Considerazioni a margine del caso-Daniel

La storia di Daniel ha sollevato come succede sempre in questi casi un sacco di polemiche e di ipocrisia. Tanto rumore per una vicenda che, infondo, ripropone una realtà quasi abituale, la brutalità della normalità, l’essenza diffusa nell’aria delle classi di lavoro più disagiate.

Basterebbe lasciare l’ufficio e recarsi, per una volta, in cantiere. Basterebbe farsi raccontare da qualcuno con due dita di sensibilità il mondo dei muratori e di altre figure esposte.

Quello che ci dovrebbe far specie, qui, oggi, sono le condizioni in cui sempre più persone sono costrette a lavorare, e non parlo solo di immigrati clandestini: la mutazione del modo di produrre, la fine dell’era sindacale e l’avvento delle forme di  contrattazione one-to-one, lo strapotere delle corporation, stanno producendo posti di lavoro che non rispettano la persona, la dignità dell’uomo. Dal cantiere al call-center, stiamo assistendo ad un imbarbarimento delle condizioni di lavoro: condizioni umane, esistenziali, intellettuali, fisiche, retributive, previdenziali.

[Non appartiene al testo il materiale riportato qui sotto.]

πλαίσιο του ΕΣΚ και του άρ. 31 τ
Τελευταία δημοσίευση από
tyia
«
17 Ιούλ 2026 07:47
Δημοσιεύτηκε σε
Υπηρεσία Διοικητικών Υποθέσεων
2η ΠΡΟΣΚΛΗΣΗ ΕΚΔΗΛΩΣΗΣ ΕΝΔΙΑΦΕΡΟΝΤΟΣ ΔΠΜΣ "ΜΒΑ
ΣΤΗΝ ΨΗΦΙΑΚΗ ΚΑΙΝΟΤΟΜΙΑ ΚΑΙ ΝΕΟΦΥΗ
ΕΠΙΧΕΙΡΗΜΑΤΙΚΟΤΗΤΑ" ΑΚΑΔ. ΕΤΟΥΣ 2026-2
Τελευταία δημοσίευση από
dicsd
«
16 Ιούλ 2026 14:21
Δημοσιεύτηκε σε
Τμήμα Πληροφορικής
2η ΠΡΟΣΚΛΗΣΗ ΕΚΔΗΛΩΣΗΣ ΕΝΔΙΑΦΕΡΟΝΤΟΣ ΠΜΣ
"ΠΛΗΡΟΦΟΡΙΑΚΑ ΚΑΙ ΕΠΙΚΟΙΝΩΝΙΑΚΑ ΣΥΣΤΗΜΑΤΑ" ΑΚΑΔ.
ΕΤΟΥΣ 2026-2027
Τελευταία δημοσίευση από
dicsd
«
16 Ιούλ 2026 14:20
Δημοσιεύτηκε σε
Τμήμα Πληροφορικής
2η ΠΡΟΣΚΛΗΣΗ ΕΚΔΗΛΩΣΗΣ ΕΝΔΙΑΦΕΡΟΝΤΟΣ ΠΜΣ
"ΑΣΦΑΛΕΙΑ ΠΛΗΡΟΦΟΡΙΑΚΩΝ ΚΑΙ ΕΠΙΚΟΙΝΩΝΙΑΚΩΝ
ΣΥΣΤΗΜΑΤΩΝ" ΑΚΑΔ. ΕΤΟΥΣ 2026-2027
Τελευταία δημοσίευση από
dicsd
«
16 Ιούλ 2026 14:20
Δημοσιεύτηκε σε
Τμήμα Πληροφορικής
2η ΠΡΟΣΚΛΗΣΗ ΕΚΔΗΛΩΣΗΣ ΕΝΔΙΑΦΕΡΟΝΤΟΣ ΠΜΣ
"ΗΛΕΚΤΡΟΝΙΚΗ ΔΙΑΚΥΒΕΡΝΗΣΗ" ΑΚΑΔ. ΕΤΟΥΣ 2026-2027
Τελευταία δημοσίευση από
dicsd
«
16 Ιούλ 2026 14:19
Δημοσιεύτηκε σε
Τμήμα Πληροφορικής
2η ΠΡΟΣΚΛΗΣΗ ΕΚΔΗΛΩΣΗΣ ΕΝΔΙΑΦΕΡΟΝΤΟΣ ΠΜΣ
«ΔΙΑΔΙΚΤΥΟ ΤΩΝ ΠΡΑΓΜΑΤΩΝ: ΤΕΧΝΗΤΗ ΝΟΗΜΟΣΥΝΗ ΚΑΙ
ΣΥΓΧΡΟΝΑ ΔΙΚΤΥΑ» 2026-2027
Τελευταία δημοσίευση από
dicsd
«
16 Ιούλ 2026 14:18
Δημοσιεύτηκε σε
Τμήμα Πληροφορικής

Il problema del lavoro è un problema che parte dal rispetto dell’uomo e va oltre, oggi va decisamente oltre: è il problema di milioni di bocche che vogliono mangiare come la nostra e di milioni di braccia pronte a prendere il nostro posto. Sarà ora di valutare la questione: il lavoro diminuisce, ma aumentano i pretendenti al “trono”, vincono quelli che sanno accettare le condizioni più infime; e su questo banale assioma, alcuni, pochi, basano la propria fortuna, in barba alla dignità degli sfruttati (più o meno coscienti).

Il lavoro è in caduta libera e arriverà ad assomigliare ad una schiavitù per pochi e a una possibilità negata per molti, se non verrà ridiscussa la questione a livello transazionale: livello inesistente (mancata ratifica della costituzione europea, ad esempio).